Czucie eksteroreceptywne i proprioreceptywne z nerwów czaszkowych przewodzone jest wspólnymi drogami. Ciała komórek nerwowych pierwszego neuronu znajdują się w zwojach obwodowych nerwów V, VII, IX i X. Ich aksony biegną do odpowiednich jąder nerwów, w których znajdują się ciała komórek nerwowych drugiego neuronu. Wyjątek stanowi jądro pasma śródmózgowiowego nerwu tójdzielnego, którego komórki odpowiadają komórkom zwoju rdzeniowego.
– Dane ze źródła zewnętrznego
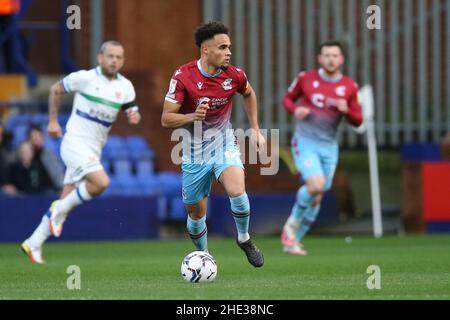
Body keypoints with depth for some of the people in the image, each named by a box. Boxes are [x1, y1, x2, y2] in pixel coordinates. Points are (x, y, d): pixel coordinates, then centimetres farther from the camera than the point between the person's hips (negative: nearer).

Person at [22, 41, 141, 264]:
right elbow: (55, 90, 6)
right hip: (75, 142, -6)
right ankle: (60, 210, -6)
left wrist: (135, 116, -16)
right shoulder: (85, 78, -8)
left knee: (66, 202, 7)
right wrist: (53, 120, 6)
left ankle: (33, 244, 17)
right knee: (101, 182, -27)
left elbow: (132, 112, 7)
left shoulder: (125, 86, 4)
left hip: (94, 149, 6)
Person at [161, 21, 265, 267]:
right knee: (196, 213, 8)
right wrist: (192, 117, -35)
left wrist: (255, 130, 12)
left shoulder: (234, 75, -10)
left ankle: (244, 239, 0)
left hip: (224, 145, 1)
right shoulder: (183, 77, -18)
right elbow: (166, 119, -17)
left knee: (237, 192, -27)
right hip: (194, 153, 0)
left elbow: (248, 94, 15)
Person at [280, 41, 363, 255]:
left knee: (316, 198, 7)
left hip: (329, 147, 4)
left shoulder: (349, 87, 0)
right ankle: (292, 224, -1)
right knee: (316, 185, -25)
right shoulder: (306, 78, -4)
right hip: (305, 143, -4)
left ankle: (292, 241, 23)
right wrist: (294, 110, -12)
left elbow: (357, 121, 6)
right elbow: (288, 98, 11)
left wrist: (346, 110, -16)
Z jego komórek włókna przebiegają do obwodowych receptorów wrzecion mięśniowych mięśni żwaczy oraz do receptorów odpowiadających za ucisk.2Aksony drugiego neuronu krzyżują się w pniu mózgu, tworząc wstęgę trójdzielną, która następnie biegnie w pobliżu wstęgi przyśrodkowej, a jej włókna mieszają się z włóknami neuronów przewodzących impulsację z rdzenia. Dalsza droga jest wspólna z drogami czuciowymi nerwów rdzeniowych.1
Znając anatomię układu czucia, po zbadaniu pacjenta można określić miejsce uszkodzenia. Często badania obrazowe mogą je potwierdzić.